> [About this task] Copy the rows below, replacing every "chart" with "graph" and keeping everything else unchanged. Omit the pictures from your copy.

*** Supplied information ***

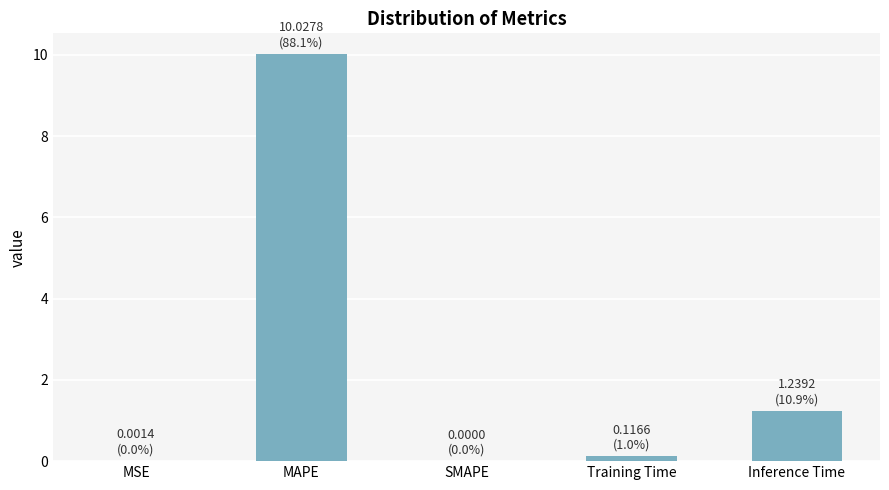

Where is the data nearest to the value 5?

Inference Time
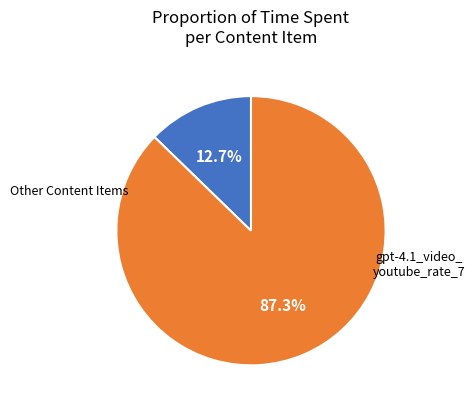

To the nearest percent, what is the difference between the largest and smallest slice percentages?

75%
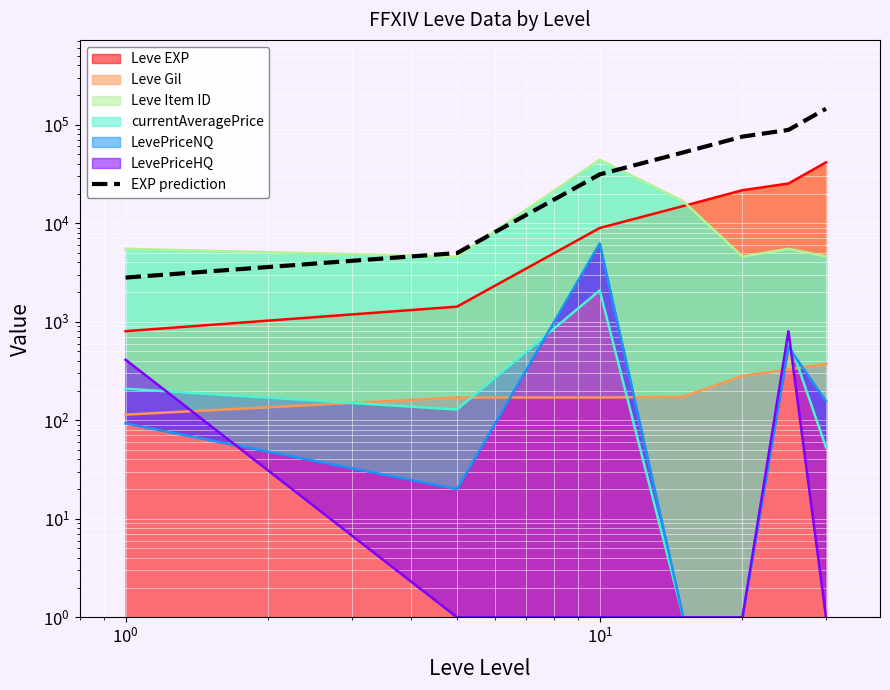

Reading left to right, extract all data points from this chart.

2803.5	4973.5	31258.5	52223.5	75603.5	88378.5	144938.5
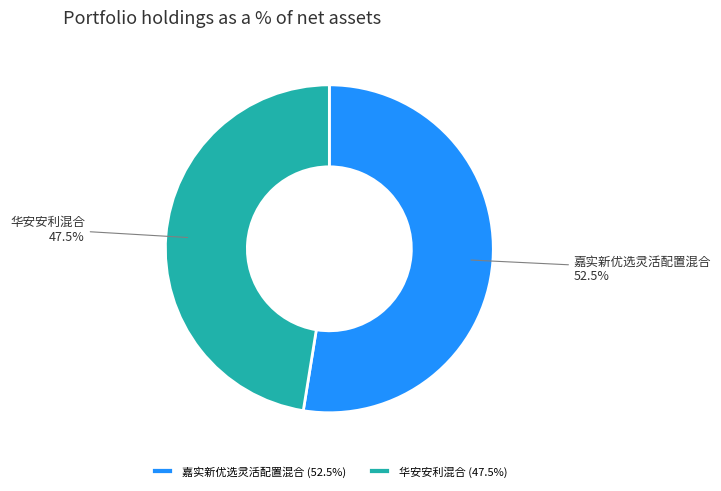

Does 嘉实新优选灵活配置混合 represent more than half of the total?

Yes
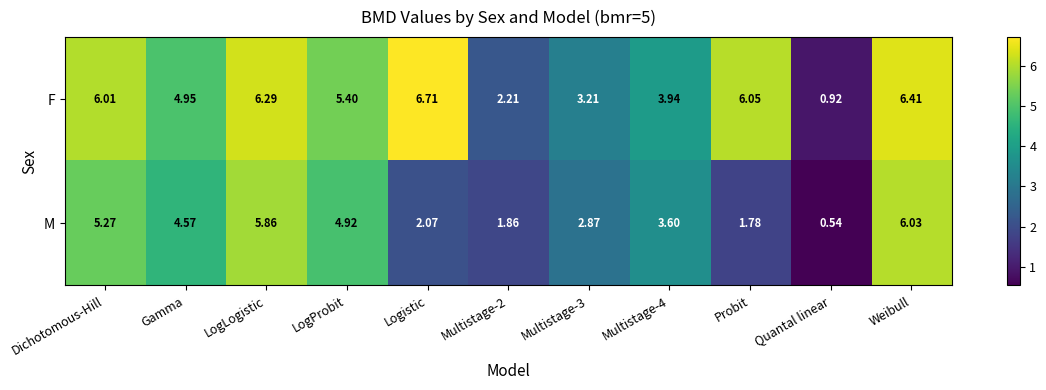

How many series are shown in this chart?

2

*** End of Supplied information ***

> [Task response]
Where is the data nearest to the value 5?

Inference Time

To the nearest percent, what is the difference between the largest and smallest slice percentages?

75%

Reading left to right, extract all data points from this graph.

2803.5	4973.5	31258.5	52223.5	75603.5	88378.5	144938.5

Does 嘉实新优选灵活配置混合 represent more than half of the total?

Yes

How many series are shown in this graph?

2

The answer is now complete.